Esta terrible situación ha provocado protestas desde 2006, llegando a ser más de 150.000 personas las que se manifestaron el pasado abril en Santiago pidiendo una mejor educación. A las constantes protestas estudiantiles hay que añadir las huelgas generales protagonizadas por los trabajadores de la CUT (Central Unitaria de Trabajadores), el principal sindicato del país. Los trabajadores, además de apoyar a los estudiantes, piden cada vez con más fuerza un nuevo código de trabajo, un sistema público de pensiones y la renacionalización de recursos naturales esenciales como el cobre, privatizado por Augusto Pinochet.

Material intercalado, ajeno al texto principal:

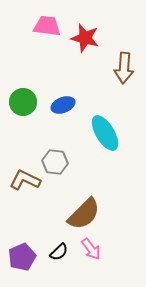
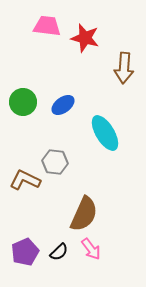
blue ellipse: rotated 15 degrees counterclockwise
brown semicircle: rotated 21 degrees counterclockwise
purple pentagon: moved 3 px right, 5 px up
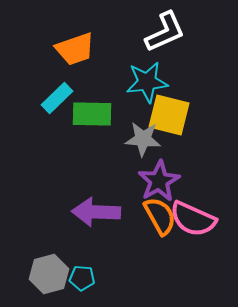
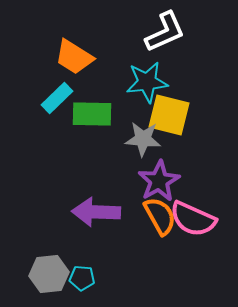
orange trapezoid: moved 1 px left, 8 px down; rotated 51 degrees clockwise
gray hexagon: rotated 9 degrees clockwise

El principal legado de Pinochet no es la Constitución que impuso sobre el Chile democrático, sino las injustas políticas económicas y las desigualdades que han generado. Estas políticas neoliberales deben ser abandonadas inmediatamente o un mayor desarrollo económico y social en Chile se verá frustrado por el creciente malestar social y una galopante desigualdad que ninguna nación ascendente, y aún menos una que aspira a formar parte del selecto club de las naciones más ricas, debería permitir.

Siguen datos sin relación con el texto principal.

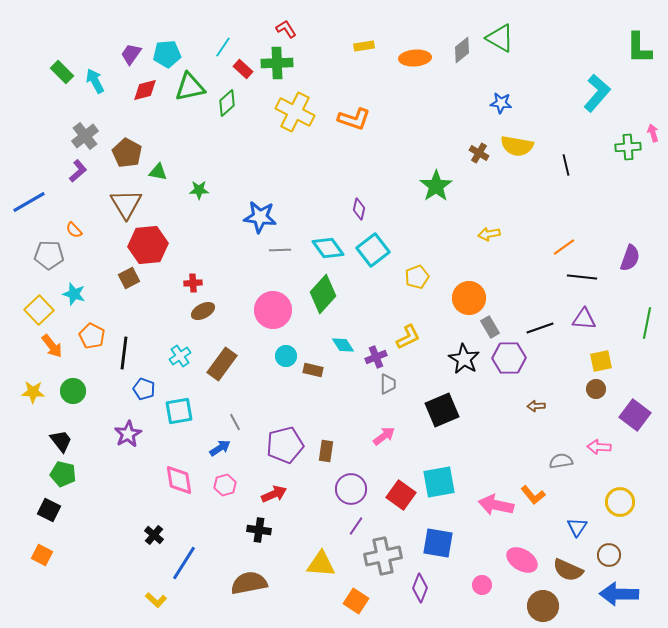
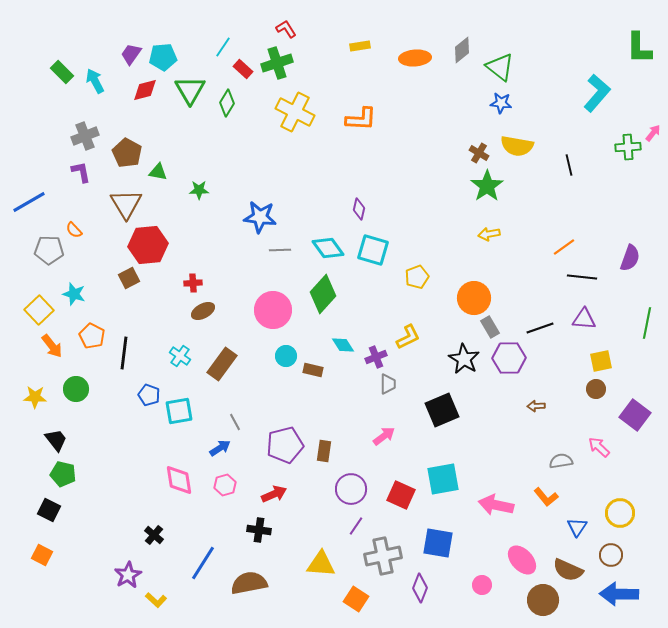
green triangle at (500, 38): moved 29 px down; rotated 8 degrees clockwise
yellow rectangle at (364, 46): moved 4 px left
cyan pentagon at (167, 54): moved 4 px left, 3 px down
green cross at (277, 63): rotated 16 degrees counterclockwise
green triangle at (190, 87): moved 3 px down; rotated 48 degrees counterclockwise
green diamond at (227, 103): rotated 16 degrees counterclockwise
orange L-shape at (354, 119): moved 7 px right; rotated 16 degrees counterclockwise
pink arrow at (653, 133): rotated 54 degrees clockwise
gray cross at (85, 136): rotated 16 degrees clockwise
black line at (566, 165): moved 3 px right
purple L-shape at (78, 171): moved 3 px right, 1 px down; rotated 60 degrees counterclockwise
green star at (436, 186): moved 51 px right
cyan square at (373, 250): rotated 36 degrees counterclockwise
gray pentagon at (49, 255): moved 5 px up
orange circle at (469, 298): moved 5 px right
cyan cross at (180, 356): rotated 20 degrees counterclockwise
blue pentagon at (144, 389): moved 5 px right, 6 px down
green circle at (73, 391): moved 3 px right, 2 px up
yellow star at (33, 392): moved 2 px right, 5 px down
purple star at (128, 434): moved 141 px down
black trapezoid at (61, 441): moved 5 px left, 1 px up
pink arrow at (599, 447): rotated 40 degrees clockwise
brown rectangle at (326, 451): moved 2 px left
cyan square at (439, 482): moved 4 px right, 3 px up
red square at (401, 495): rotated 12 degrees counterclockwise
orange L-shape at (533, 495): moved 13 px right, 2 px down
yellow circle at (620, 502): moved 11 px down
brown circle at (609, 555): moved 2 px right
pink ellipse at (522, 560): rotated 16 degrees clockwise
blue line at (184, 563): moved 19 px right
orange square at (356, 601): moved 2 px up
brown circle at (543, 606): moved 6 px up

La OCDE, en su informe del 2012, ya proporcionó un análisis profundo y magníficas sugerencias que Chile debería seguir: «La brecha de ingresos de Chile con los países más avanzados de la OCDE sigue siendo amplia, sobretodo debido a la baja productividad. La pobreza y desigualdad también permanecen altas comparadas con otros países de la OCDE, en parte porque el sistema fiscal y de prestaciones hace muy poco para redistribuir ingresos […]. A pesar de un fuerte crecimiento económico, la desigualdad ha persistido los últimos 20 años –sin menospreciar una modesta mejora en los últimos años– y la movilidad social inter-generacional es baja». El mismo informe sitúa el reto de Chile en mantener un alto crecimiento, combinado con una distribución de las ganancias más equitativa socialmente.

Todos los candidatos y partidos políticos, y especialmente Michelle Bachelet, deberían reconocer el reto al que se enfrentan y acudir a las urnas conscientes de que el mandato que recibirán en Noviembre será no sólo una posibilidad histórica para influir en el futuro de su país, sino también una carga muy pesada.